The records below must be retyped exactly.

::::::::::

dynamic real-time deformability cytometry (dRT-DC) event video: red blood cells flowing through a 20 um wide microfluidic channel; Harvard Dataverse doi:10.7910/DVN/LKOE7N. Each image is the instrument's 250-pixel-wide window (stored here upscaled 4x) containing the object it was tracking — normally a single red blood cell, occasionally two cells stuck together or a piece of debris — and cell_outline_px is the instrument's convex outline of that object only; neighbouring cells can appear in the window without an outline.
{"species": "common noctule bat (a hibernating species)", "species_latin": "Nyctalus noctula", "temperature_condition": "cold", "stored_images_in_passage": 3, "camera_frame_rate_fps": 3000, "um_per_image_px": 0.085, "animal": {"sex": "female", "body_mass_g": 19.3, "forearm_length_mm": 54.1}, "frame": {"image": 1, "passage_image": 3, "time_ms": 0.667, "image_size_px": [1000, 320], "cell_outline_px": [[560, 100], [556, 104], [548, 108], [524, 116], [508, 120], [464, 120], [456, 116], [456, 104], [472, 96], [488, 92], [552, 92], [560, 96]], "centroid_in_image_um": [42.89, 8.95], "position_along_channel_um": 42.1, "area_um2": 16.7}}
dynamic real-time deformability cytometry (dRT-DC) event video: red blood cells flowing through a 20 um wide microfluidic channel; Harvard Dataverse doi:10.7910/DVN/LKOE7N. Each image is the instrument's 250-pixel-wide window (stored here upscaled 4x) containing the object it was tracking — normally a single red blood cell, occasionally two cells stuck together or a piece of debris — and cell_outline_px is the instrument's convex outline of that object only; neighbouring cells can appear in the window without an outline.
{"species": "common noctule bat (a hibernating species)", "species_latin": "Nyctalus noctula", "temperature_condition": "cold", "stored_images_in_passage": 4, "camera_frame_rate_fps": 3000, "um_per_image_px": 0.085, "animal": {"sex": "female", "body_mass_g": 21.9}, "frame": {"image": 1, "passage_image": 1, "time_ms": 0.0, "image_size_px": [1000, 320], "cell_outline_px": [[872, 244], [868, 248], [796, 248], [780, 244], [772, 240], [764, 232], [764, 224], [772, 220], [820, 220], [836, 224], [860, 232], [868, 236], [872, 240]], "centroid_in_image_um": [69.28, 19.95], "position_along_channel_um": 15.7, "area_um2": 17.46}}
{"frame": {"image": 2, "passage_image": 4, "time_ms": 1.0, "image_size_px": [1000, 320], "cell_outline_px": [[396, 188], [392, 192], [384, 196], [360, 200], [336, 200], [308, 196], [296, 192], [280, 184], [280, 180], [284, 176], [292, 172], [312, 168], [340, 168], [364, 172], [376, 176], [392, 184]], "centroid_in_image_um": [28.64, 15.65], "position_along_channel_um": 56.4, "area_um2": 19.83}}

::::::::::

**Answer below:**
dynamic real-time deformability cytometry (dRT-DC) event video: red blood cells flowing through a 20 um wide microfluidic channel; Harvard Dataverse doi:10.7910/DVN/LKOE7N. Each image is the instrument's 250-pixel-wide window (stored here upscaled 4x) containing the object it was tracking — normally a single red blood cell, occasionally two cells stuck together or a piece of debris — and cell_outline_px is the instrument's convex outline of that object only; neighbouring cells can appear in the window without an outline.
{"species": "common noctule bat (a hibernating species)", "species_latin": "Nyctalus noctula", "temperature_condition": "cold", "stored_images_in_passage": 3, "camera_frame_rate_fps": 3000, "um_per_image_px": 0.085, "animal": {"sex": "female", "body_mass_g": 19.3, "forearm_length_mm": 54.1}, "frame": {"image": 1, "passage_image": 3, "time_ms": 0.667, "image_size_px": [1000, 320], "cell_outline_px": [[560, 100], [556, 104], [548, 108], [524, 116], [508, 120], [464, 120], [456, 116], [456, 104], [472, 96], [488, 92], [552, 92], [560, 96]], "centroid_in_image_um": [42.89, 8.95], "position_along_channel_um": 42.1, "area_um2": 16.7}}
dynamic real-time deformability cytometry (dRT-DC) event video: red blood cells flowing through a 20 um wide microfluidic channel; Harvard Dataverse doi:10.7910/DVN/LKOE7N. Each image is the instrument's 250-pixel-wide window (stored here upscaled 4x) containing the object it was tracking — normally a single red blood cell, occasionally two cells stuck together or a piece of debris — and cell_outline_px is the instrument's convex outline of that object only; neighbouring cells can appear in the window without an outline.
{"species": "common noctule bat (a hibernating species)", "species_latin": "Nyctalus noctula", "temperature_condition": "cold", "stored_images_in_passage": 4, "camera_frame_rate_fps": 3000, "um_per_image_px": 0.085, "animal": {"sex": "female", "body_mass_g": 21.9}, "frame": {"image": 1, "passage_image": 1, "time_ms": 0.0, "image_size_px": [1000, 320], "cell_outline_px": [[872, 244], [868, 248], [796, 248], [780, 244], [772, 240], [764, 232], [764, 224], [772, 220], [820, 220], [836, 224], [860, 232], [868, 236], [872, 240]], "centroid_in_image_um": [69.28, 19.95], "position_along_channel_um": 15.7, "area_um2": 17.46}}
{"frame": {"image": 2, "passage_image": 4, "time_ms": 1.0, "image_size_px": [1000, 320], "cell_outline_px": [[396, 188], [392, 192], [384, 196], [360, 200], [336, 200], [308, 196], [296, 192], [280, 184], [280, 180], [284, 176], [292, 172], [312, 168], [340, 168], [364, 172], [376, 176], [392, 184]], "centroid_in_image_um": [28.64, 15.65], "position_along_channel_um": 56.4, "area_um2": 19.83}}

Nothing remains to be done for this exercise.